Swing dancing is a social activity that has made a societal comeback and now attracts dancers of all ages and places. Since joining this community, swing dancing has taught me lessons that apply to life, and ultimately, it makes me a better person. Here are a few principles I’ve gotten from swing dancing.
1. Laugh at yourself.
Too often, people are afraid of looking silly. And learning to dance sometimes makes us look… well, ridiculous. Beginner’s luck does not apply to dancing, and all beginners look awkward. Your shoes will slip off (and fly across the dance floor). You’ll stick your elbow in someone’s eye. If you take any risk at all, you’ll probably do something that will make you feel completely embarrassed while you’re on the dance floor. Doesn’t that make you want to find your nearest venue and give it a try?
If you let your pride get in the way of your dancing, you won’t enjoy it. You’ll quit before you have a chance to learn the needed skills to enjoy social dancing. And if you make a mistake? Keep going! You will get better, but you must always stay humble enough to learn from your errors.
Once, I was dancing with a sweet teenager who was just learning to dance. Though I was enjoying the dance, he got frustrated that he couldn’t remember the steps, so halfway through the song, he said, “Sorry, I can’t do this” and began to move off the dance floor.
In the middle of our dance.
I knew he needed to persevere. So I dug my fingernails into his palms and pulled him back. His eyes widened, but he finished the dance with me with a smile. And you know what? He wasn’t that bad.

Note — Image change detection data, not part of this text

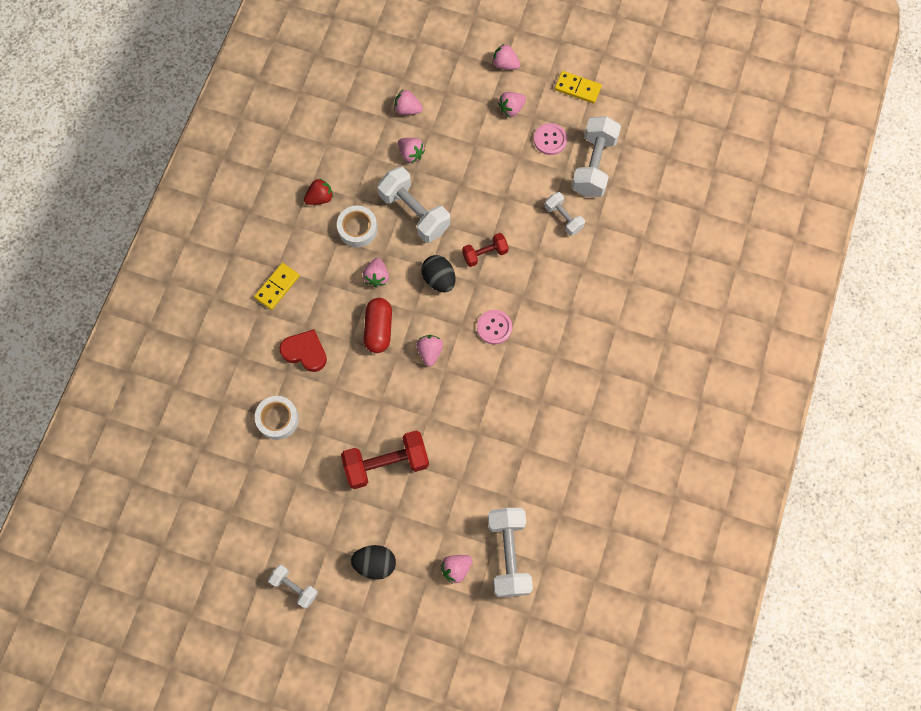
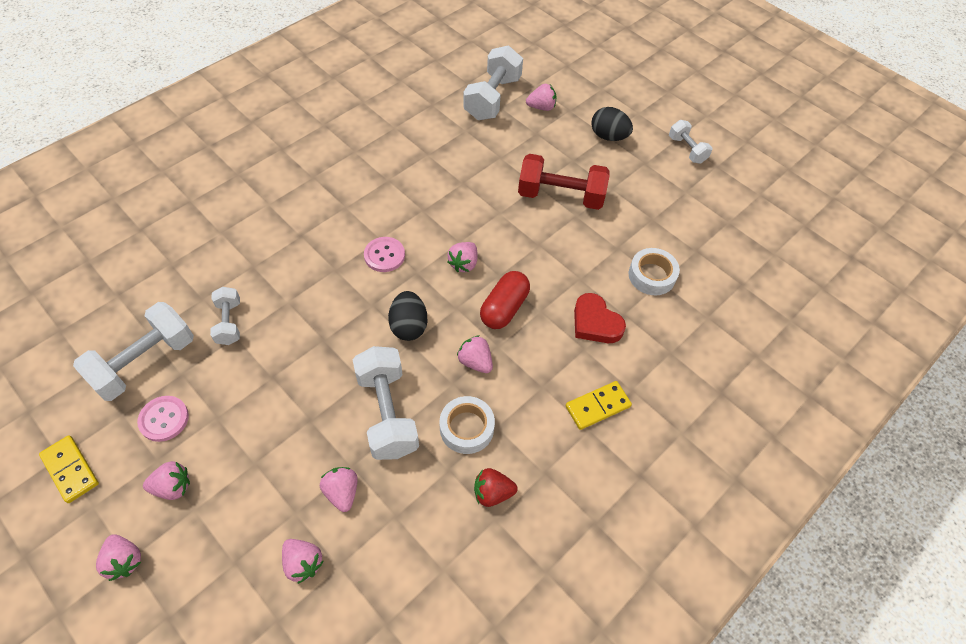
camera: 155 degrees left, 15 degrees down
pink strawberry [363,258,389,287] -> pink strawberry turned 75 degrees counterclockwise [457,335,493,373]
red dumbbell [462,233,509,267] -> none

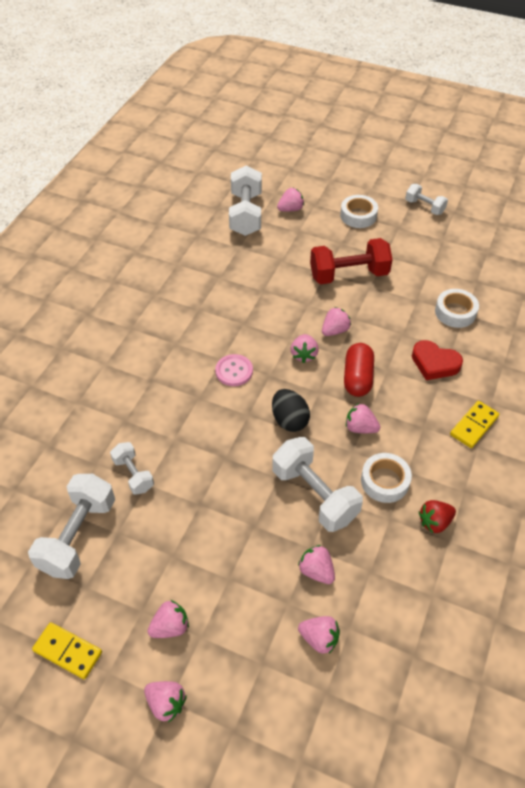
camera: 20 degrees left, 5 degrees down
pink button [137,396,189,442] -> none
black egg [592,107,633,141] -> white tape [340,195,378,228]
none -> pink strawberry [322,307,351,336]

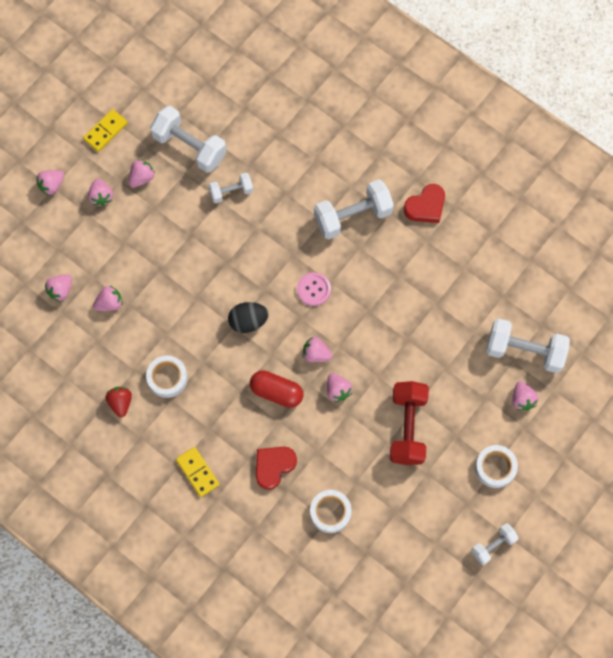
camera: 105 degrees right, 20 degrees up
white dumbbell [273,437,363,532] -> white dumbbell moved to [314,179,394,239]
pink strawberry [346,403,380,433] -> pink strawberry moved to [129,159,155,188]
none -> red heart [404,184,445,223]

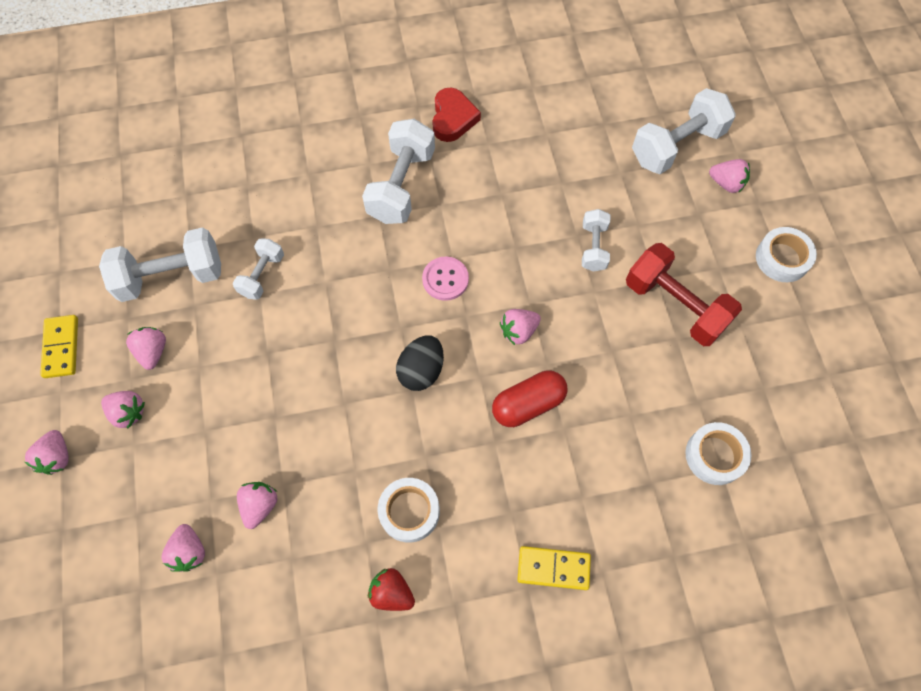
camera: 50 degrees left, 5 degrees down
red heart [256,447,297,490] -> none
pink strawberry [327,373,352,402] -> none
white dumbbell [471,523,519,565] -> white dumbbell moved to [582,209,610,272]

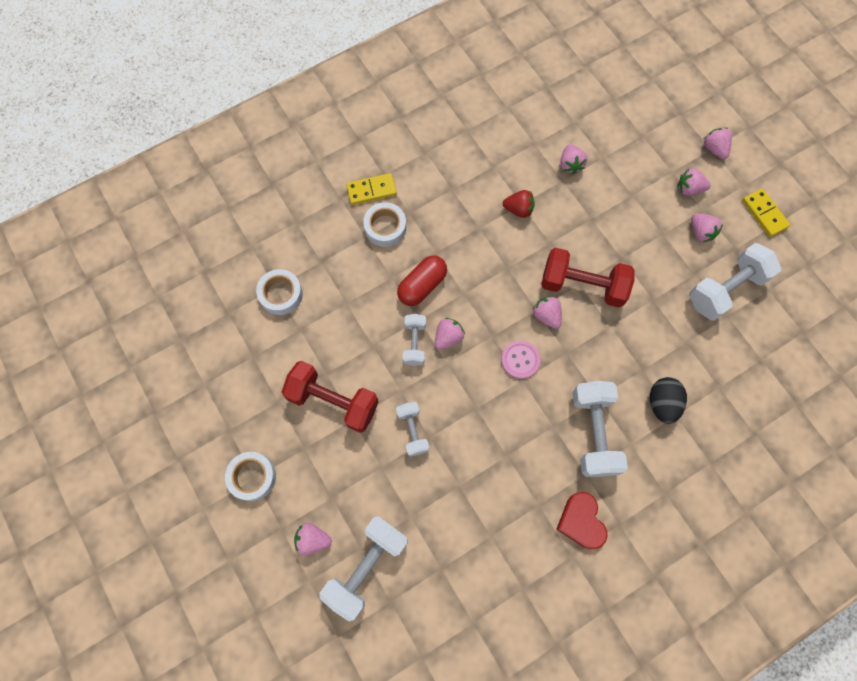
camera: 160 degrees right, 5 degrees up
pink strawberry [161,524,205,572] -> pink strawberry moved to [533,296,562,329]
white dumbbell [233,238,284,300] -> white dumbbell moved to [403,314,426,366]
red strawberry [368,568,415,611] -> red strawberry moved to [503,190,535,218]
white tape [378,478,440,543] -> white tape moved to [363,202,406,247]
black egg [396,336,444,391] -> black egg moved to [650,377,687,424]
none -> red dumbbell [542,248,634,308]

So you might feel like you’re absolutely terrible, but no matter what, keep going and don’t give up. Like in life: laugh it off, enjoy the ride, and keep going, because it’s worth it!
2. Communication is everything.
Swing dancing is a partner dance. Each partner has a role: and the leader’s job is to guide the follower through a series of moves and patterns. These actions are communicated with nonverbal cues, and actively listening to each other is paramount. Paying attention to communicating with your partner is the difference between a dislocated shoulder and a smooth move.
If either dancer refuses to listen to the other, the dance will look and feel uncomfortable, and no one will have fun. Needless to say, good communication is a skill worth learning, both on and off the dance floor. Listen well so that you can communicate successfully. And if you have a miscommunication, swing back to #1 and laugh it off.
3. Investing in experiences is worth it.
I have met amazing people and traveled so many places because of my love for dancing. I have spent long nights losing sleep and laughing and joking and jamming with people who mean a lot to me, and I believe that’s incredibly valuable. The money I have paid for events and gas and shoes is worth every penny because of these people.
I’ve watched my swing dancing friends get fall in love and get married and experienced the community coming together around tragedy. Swing dancers have become my roommates, my confidantes, and the people I rely on. It’s more than a dating pool or a hangout: it’s a community.
So if you love something, invest in it. Your money is not wasted on experiences and relationships.
I would love to go back to high school and tell my sweet, awkward self that someday, she would step confidently onto a dance floor, asking men she’s never met to dance with her and spinning across the floor without abandon. That young girl would flash a metallic smile through her braces and probably stammer and shake from talking to someone older than herself. Dancing has changed me, and I am eternally grateful for the community and the skills that I have found, as well as for the lessons that it has taught me.